> 本文
╭──

彼らはその証拠の一つとして、オバマが古流の価値である「正直と勤勉、勇気と公正、寛容と好奇心、忠誠と愛国心」を頑強に擁護していることを挙げる。
オバマは、「これらの価値は古いけれど真実だ」と宣言した。実際それは、すべての米大統領が口にしたことのうち、最も強力な保守的心情であると言える。
しかしこのリストの本質に留意すべきだろう。
特に、「寛容と好奇心」は、新しくて新奇なものを追求する人々を連想させるものだ。
また、「勤勉」と「公正(fair play)」はつつましい人々(the salt of the earth)のために平等主義者達によって援用されたものだ。
そしてオバマは、我々に直截的に、彼がどうして古い徳に言及したのかを語っている。
「これらの徳は、我々の歴史を通じて進歩をもたらした静かな力だった」と。
色んな意味で革新的(radical)なこの演説に満ちているのは進歩の強調だ。

╰──

> 表示情報
╭──

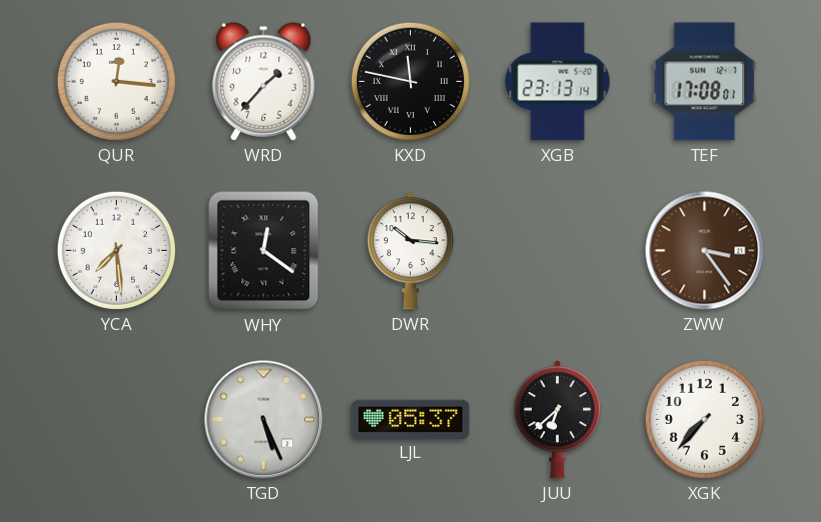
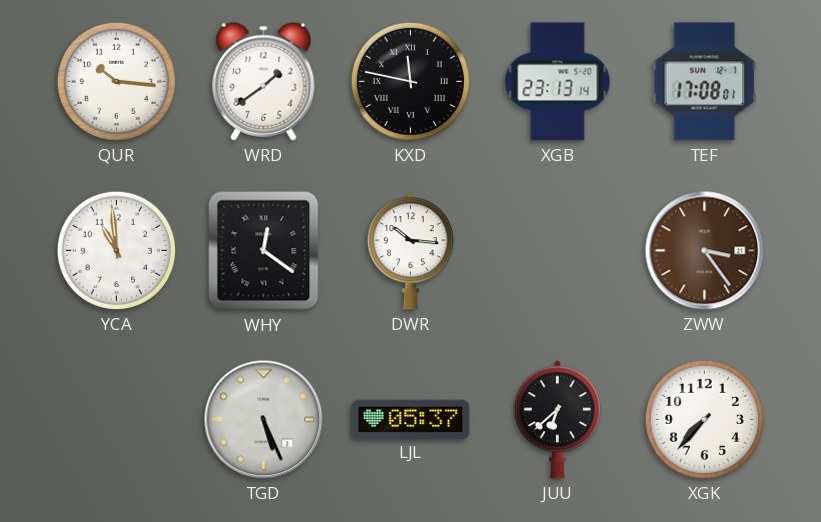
QUR: 12:16 -> 10:16
WRD: 1:37 -> 1:39
YCA: 7:29 -> 10:59
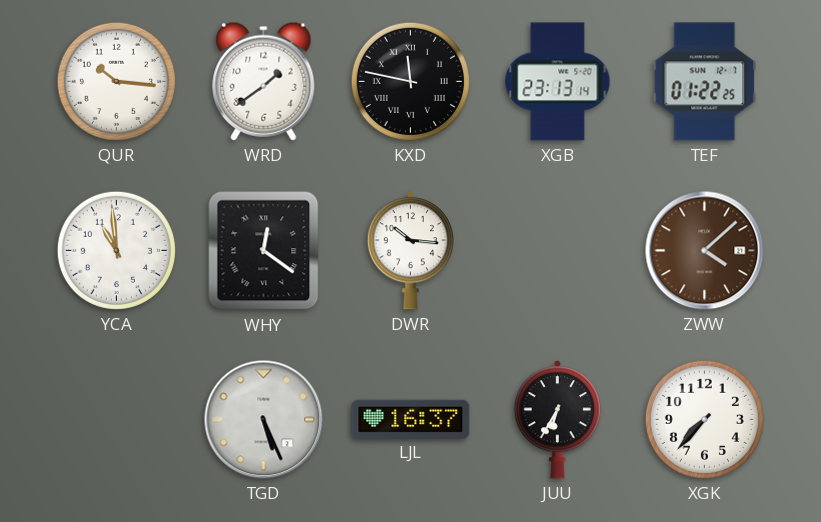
TEF: 17:08 -> 01:22
ZWW: 3:24 -> 4:08
LJL: 05:37 -> 16:37
JUU: 6:38 -> 6:35
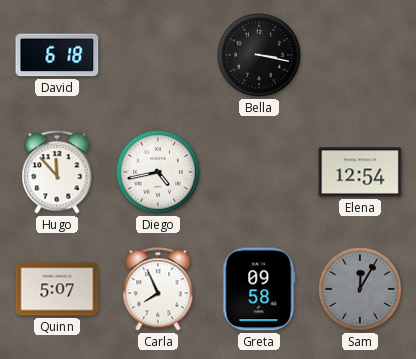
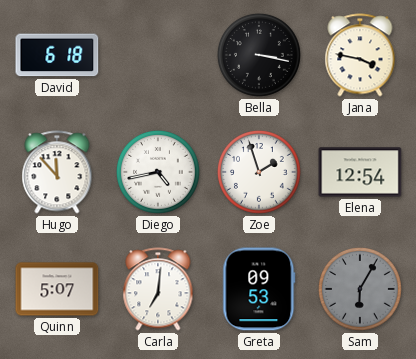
Jana: none -> 3:47
Zoe: none -> 1:57
Carla: 7:56 -> 7:01
Greta: 09:58 -> 09:53
Sam: 12:05 -> 6:05
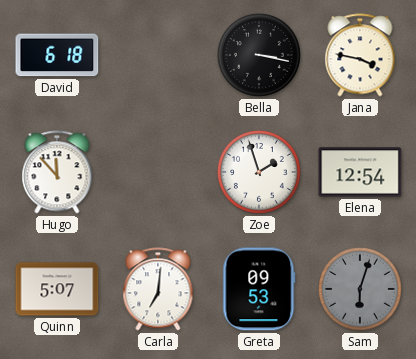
Diego: 4:43 -> none
Sam: 6:05 -> 6:03
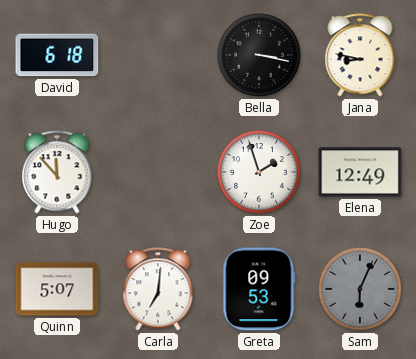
Jana: 3:47 -> 8:47
Elena: 12:54 -> 12:49
Sam: 6:03 -> 6:04
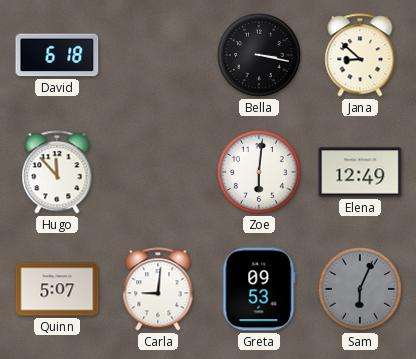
Jana: 8:47 -> 8:52
Zoe: 1:57 -> 6:01
Carla: 7:01 -> 9:01
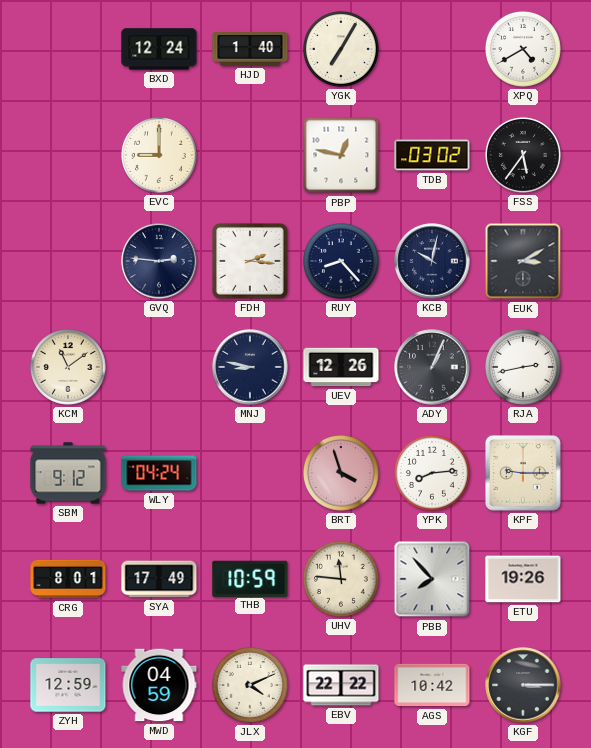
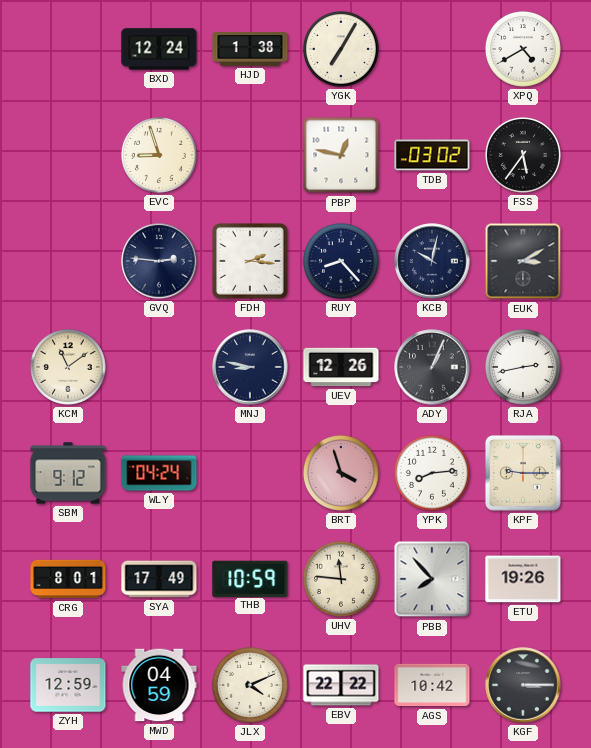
HJD: 1:40 -> 1:38
EVC: 9:00 -> 8:57
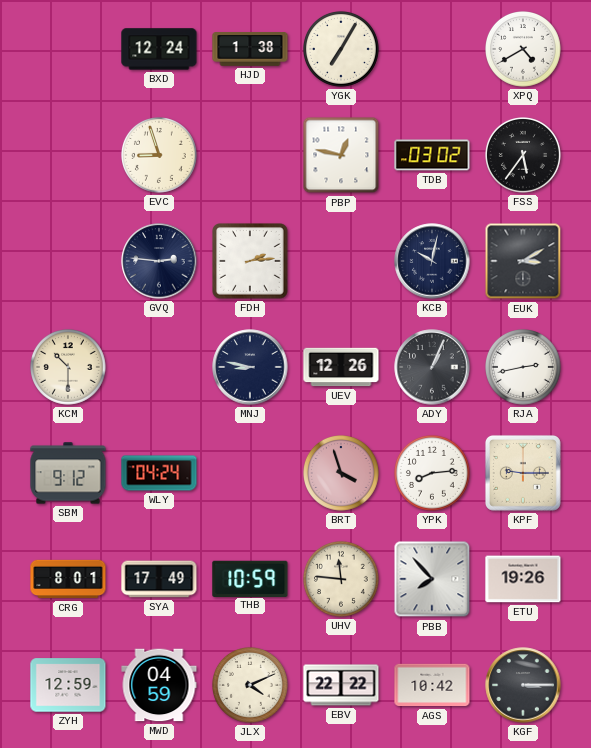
FDH: 2:16 -> 2:14
RUY: 8:23 -> none
KCM: 11:09 -> 10:30
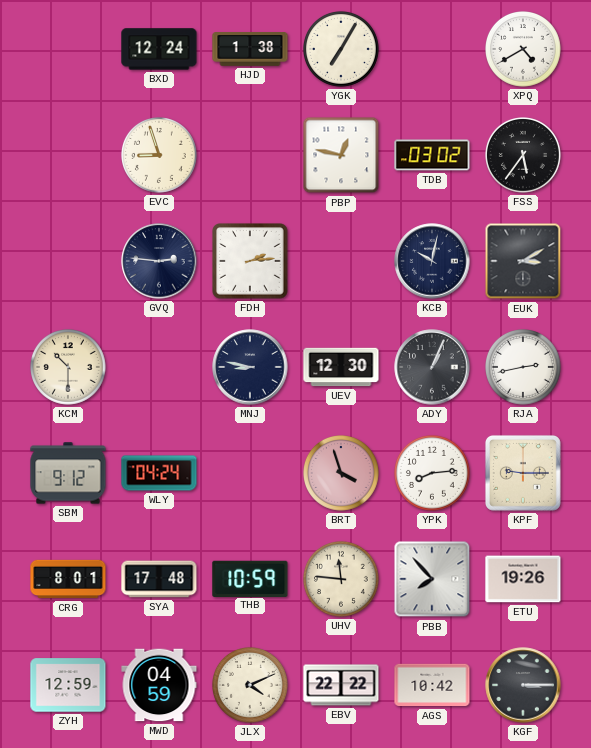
UEV: 12:26 -> 12:30
SYA: 17:49 -> 17:48
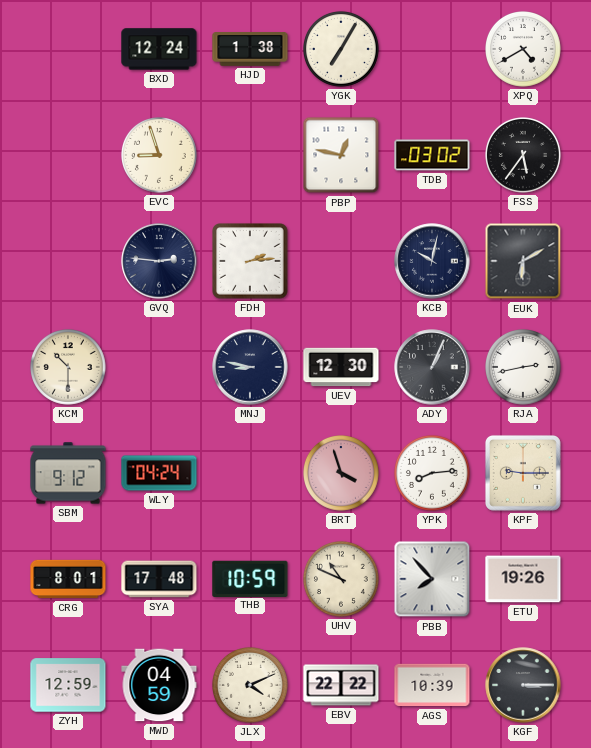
EUK: 3:10 -> 6:10
UHV: 11:46 -> 10:49
AGS: 10:42 -> 10:39
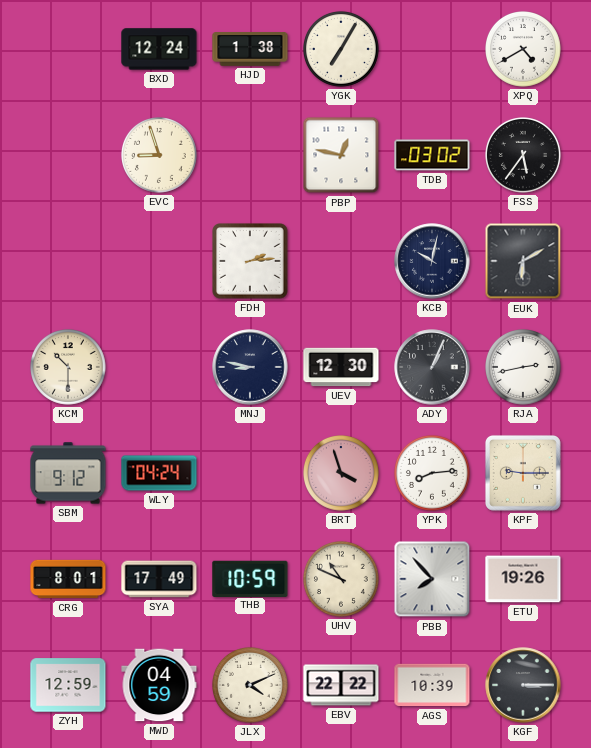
GVQ: 2:46 -> none
SYA: 17:48 -> 17:49
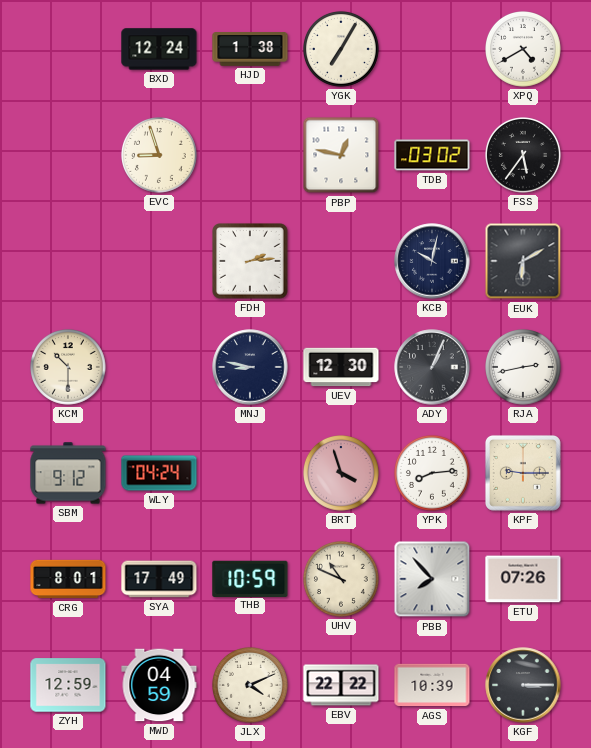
ETU: 19:26 -> 07:26
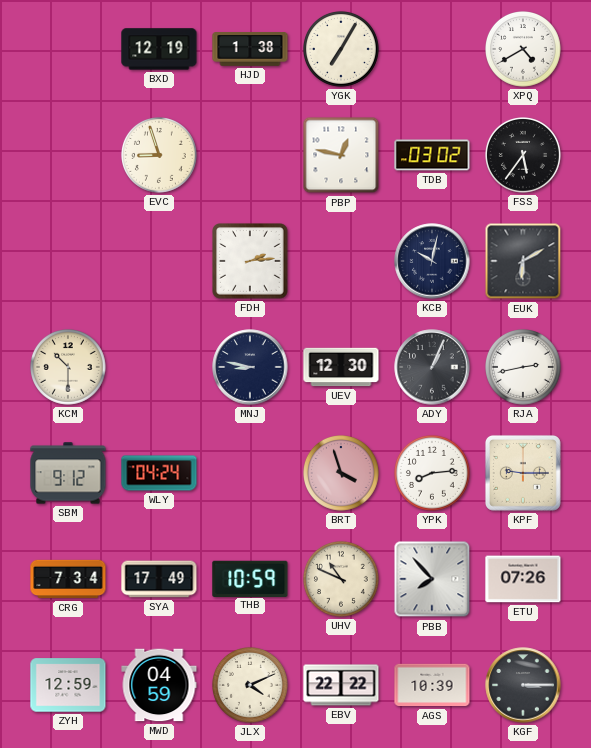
BXD: 12:24 -> 12:19
CRG: 8:01 -> 7:34
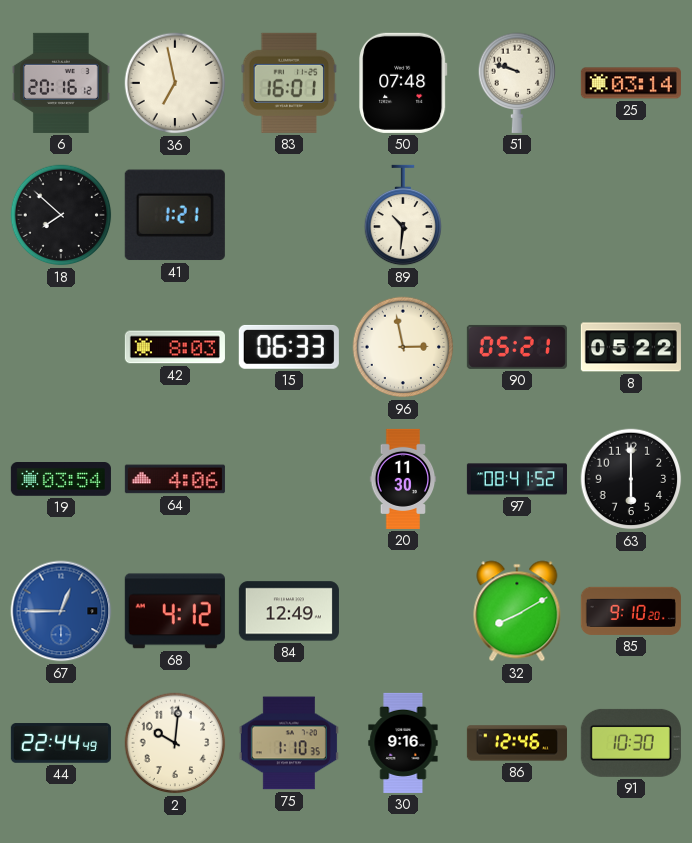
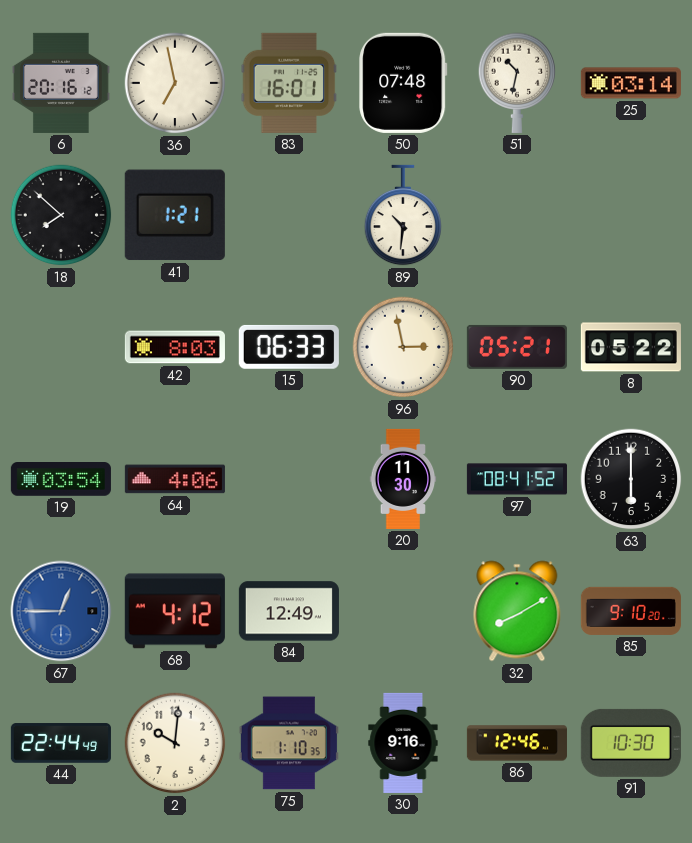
51: 9:48 -> 10:32
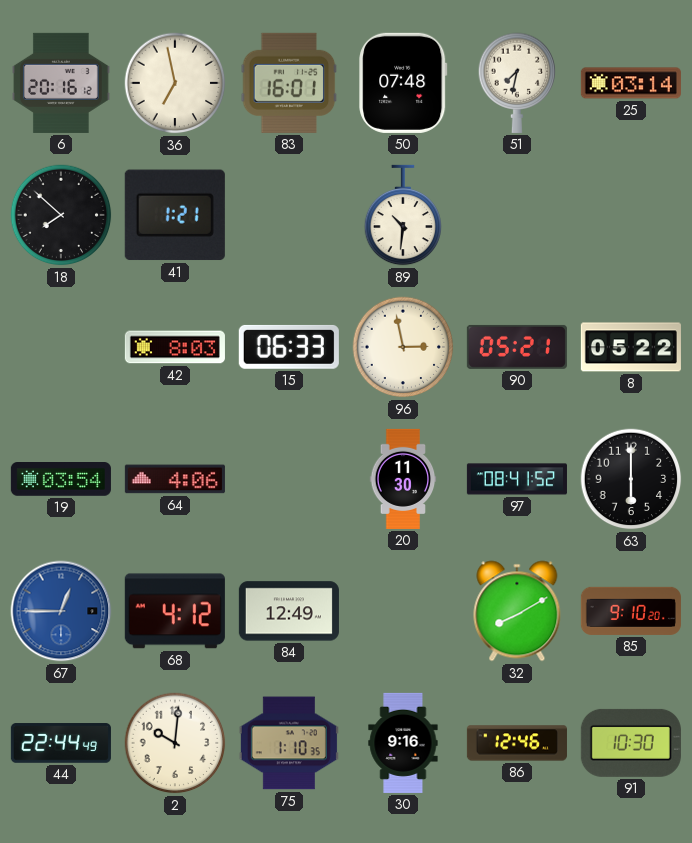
51: 10:32 -> 7:32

╰──

> 設問
**A.** オバマの演説を論じた本文で、オバマが擁護しているとされる古流の価値をすべて書き出せ。
**B.** オバマの演説を論じた本文によると、オバマはなぜ古い徳に言及したのか。本文にある理由を説明せよ。
**C.** オバマの演説を論じた本文の最後の文に続けて、その先を書いてください。

> 解答
**A.** 正直、勤勉、勇気、公正、寛容、好奇心、忠誠、愛国心

**B.** オバマ自身が、これらの徳は我々の歴史を通じて進歩をもたらした静かな力だったからだと直截的に語っている。

**C.**
オバマは、明確に保守的であった<米国の>過去・・ジョージ・W・ブッシュを、そして更に昔に遡るとロナルド・レーガンを連想させるところの過去・・と決別したのだ。
彼がこれまで実に何度も語ったことだが、オバマは政府の規模についての議論は不適切だと言明した。大事なことは「それが機能しているかどうか」だというのだ。「静かに、しかし意図的に、彼はレーガン革命を覆しつつあるのだ。
彼は国内の安全に関するブッシュ=チェイニー的アプローチを、以下の言葉で廃棄すると言明した。
「我々は、安全と我々の理想のどちらかの選択<という観念>を拒否する」と。
そして、米国の持っている力を言祝ぎつつも、彼は、「力だけで我々を守ることはできないし、力があるからと言って我々は好きなことをやる権利はない」と述べることで過去と決別したのだ。
そして最後に、これまでの米国の大統領達は「市場は良い力か悪い力か」ということをはっきりと問いかけたことはなかったところ、オバマは、市場が「富の創造と自由の拡大」をもたらすことを認めつつも、規制を行わなければ、市場は「統制不能」になりかねないと警告した。
彼はまた、ひどい不平等についても物申している。
「国家が豊かな者(the prosperous)」だけを優遇したならば、繁栄は長くは続かないと主張したのだ。
オバマを革新にしているところのものは、彼の注意深さと韜晦さにごまかされなければ、それは恐らく40年間にわたって米国の政治的思潮を満たしてきた2種類の極端な個人主義の流れを逆流させようとする努力なのだ。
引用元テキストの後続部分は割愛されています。